The final result was an ensemble of 1d CNN models with different kernel sizes. The model itself is
# Dataset
class CustomDataset(torch.utils.data.Dataset):
def __init__(self, images, labels, test=TEST):
self.images = images
self.labels = labels
self.test = test
def __len__(self):
return len(self.images)
def __getitem__(self, index):
image = self.images[index]
image = image.flatten()
image = image / 4500.0
image = torch.tensor(image).float()
if self.test:
return image
label = self.labels[index]
label = torch.tensor(label, dtype=torch.float)
return image, torch.unsqueeze(label, 0)
# Model
class CNNModel(nn.Module):
def __init__(self):
# Define the CNN layers
self.conv1 = nn.Conv1d(in_channels=1, out_channels=32, kernel_size=3, padding=1)
self.bn1 = nn.BatchNorm1d(32)
self.conv2 = nn.Conv1d(in_channels=32, out_channels=64, kernel_size=3, padding=1)
self.bn2 = nn.BatchNorm1d(64)
self.conv3 = nn.Conv1d(in_channels=64, out_channels=128, kernel_size=3, padding=1)
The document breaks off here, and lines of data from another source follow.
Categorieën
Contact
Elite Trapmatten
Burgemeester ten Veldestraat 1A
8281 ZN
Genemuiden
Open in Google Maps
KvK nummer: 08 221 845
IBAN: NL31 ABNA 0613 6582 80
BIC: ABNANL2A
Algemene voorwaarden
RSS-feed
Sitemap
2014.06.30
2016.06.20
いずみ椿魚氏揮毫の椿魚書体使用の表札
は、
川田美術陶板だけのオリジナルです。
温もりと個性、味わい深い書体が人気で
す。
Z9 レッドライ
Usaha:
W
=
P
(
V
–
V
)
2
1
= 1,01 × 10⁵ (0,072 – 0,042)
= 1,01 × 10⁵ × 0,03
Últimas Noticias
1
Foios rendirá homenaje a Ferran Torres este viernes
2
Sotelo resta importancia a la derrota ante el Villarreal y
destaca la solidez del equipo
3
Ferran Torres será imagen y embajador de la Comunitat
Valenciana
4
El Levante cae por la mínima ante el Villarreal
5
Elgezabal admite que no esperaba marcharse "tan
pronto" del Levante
self.bn3 = nn.BatchNorm1d(128)
self.conv4 = nn.Conv1d(in_channels=128, out_channels=256, kernel_size=3, padding=1)
self.bn4 = nn.BatchNorm1d(256)
self.conv5 = nn.Conv1d(in_channels=256, out_channels=128, kernel_size=3, padding=1)
self.bn5 = nn.BatchNorm1d(128)
self.pool = nn.MaxPool1d(kernel_size=2)
self.gap = nn.AdaptiveAvgPool1d(1)
self.fc1 = nn.Linear(128, 64)
self.fc2 = nn.Linear(64, 1)
self.dropout = nn.Dropout(p=0.6)
def forward(self, x):
x = x.view(x.size(0), 1, -1)
x = F.relu(self.bn1(self.conv1(x)))
x = self.pool(F.relu(self.bn2(self.conv2(x))))
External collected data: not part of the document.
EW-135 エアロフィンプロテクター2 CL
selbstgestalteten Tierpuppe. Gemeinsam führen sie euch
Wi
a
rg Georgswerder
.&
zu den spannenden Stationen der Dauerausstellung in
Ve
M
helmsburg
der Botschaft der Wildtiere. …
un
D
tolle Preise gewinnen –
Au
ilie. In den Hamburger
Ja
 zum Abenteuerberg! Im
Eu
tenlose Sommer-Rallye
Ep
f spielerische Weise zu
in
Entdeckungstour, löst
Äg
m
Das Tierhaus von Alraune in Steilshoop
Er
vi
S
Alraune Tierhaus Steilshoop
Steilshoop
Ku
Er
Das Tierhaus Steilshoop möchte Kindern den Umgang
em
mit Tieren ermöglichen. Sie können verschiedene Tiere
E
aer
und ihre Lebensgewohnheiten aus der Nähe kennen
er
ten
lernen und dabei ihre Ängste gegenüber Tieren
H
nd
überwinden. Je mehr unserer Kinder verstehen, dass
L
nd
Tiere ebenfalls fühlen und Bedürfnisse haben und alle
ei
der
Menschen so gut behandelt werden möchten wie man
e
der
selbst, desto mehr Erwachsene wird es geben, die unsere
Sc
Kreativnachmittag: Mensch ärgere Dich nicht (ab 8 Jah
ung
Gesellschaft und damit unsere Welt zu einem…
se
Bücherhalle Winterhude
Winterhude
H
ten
x = self.pool(F.relu(self.bn3(self.conv3(x))))
x = self.pool(F.relu(self.bn4(self.conv4(x))))
x = self.pool(F.relu(self.bn5(self.conv5(x))))
x = self.gap(x)
x = x.view(x.size(0), -1)
x = self.dropout(x)
x = F.relu(self.fc1(x))
x = torch.sigmoid(self.fc2(x))
return x
@nymfree congo on your win. Can you explain why you choose normalization factor 4500, is it through experiments or there is any particular reason for that.
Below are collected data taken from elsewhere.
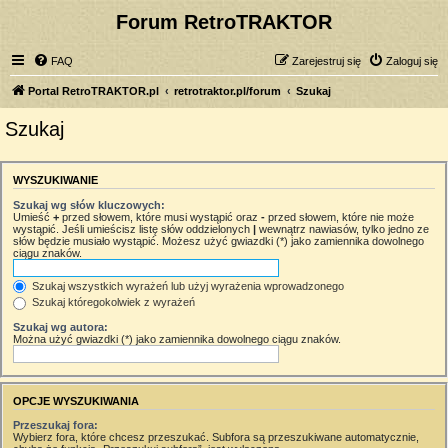
Forum RetroTRAKTOR
FAQ
Zarejestruj się
Zaloguj się
Portal RetroTRAKTOR.pl
retrotraktor.pl/forum
Szukaj
Szukaj
WYSZUKIWANIE
Szukaj wg słów kluczowych:
Umieść
+
przed słowem, które musi wystąpić oraz
-
przed słowem, które nie może
wystąpić. Jeśli umieścisz listę słów oddzielonych
|
wewnątrz nawiasów, tylko jedno ze
słów będzie musiało wystąpić. Możesz użyć gwiazdki (*) jako zamiennika dowolnego
ciągu znaków.
Szukaj wszystkich wyrażeń lub użyj wyrażenia wprowadzonego
Szukaj któregokolwiek z wyrażeń
Szukaj wg autora:
Można użyć gwiazdki (*) jako zamiennika dowolnego ciągu znaków.
OPCJE WYSZUKIWANIA
Przeszukaj fora:
Wybierz fora, które chcesz przeszukać. Subfora są przeszukiwane automatycznie,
Thanks. For satellite imaging, spectral bands have different normalization factors. If I remember correctly, it is 3000, 2500 and 2500 for blue, green and red respectively. And some other values for the other channels.
I found channel specific normalization not to perform better than a single normalization factor for all. experimented with 3000, 3500, 4000, 4500 and 5000. 4500 gave better CV.
Congratulations on your performance, colleague. How did you solve the class imbalance problem? I created several balanced datasets with the same number of class 1 and the same number of class 0. But in each dataset, I used different samples from class 0. I did an ensemble of 2D convolutional neural networks and obtained an AUC of 0.93 on my test set, which corresponds to 25% of the training set. When I submitted my official score, it was 0.504. My other attempt was to leave the dataset imbalanced and use focal loss along with ResNet50. I achieved an AUC of 0.95 on my test set and an AUC of 0.501 on the leaderboard. I don’t know what I did so wrong for the models to degrade so much on the official test set. Below is a bit of the code with ResNet50.
I didn't do anything special regarding class imbalance. I trained on the whole dataset using 5 folds. The folds were stratified such that they contained about the same proportion of 1s and 0s.
2D convs were not successfull in this competition, in my opinion. The other reason you could have been getting high AUC and LB equivalent to random guessing might be because you didn't use the id_map.csv file to properly sort your predictions. There is some other discussion on the forum about this.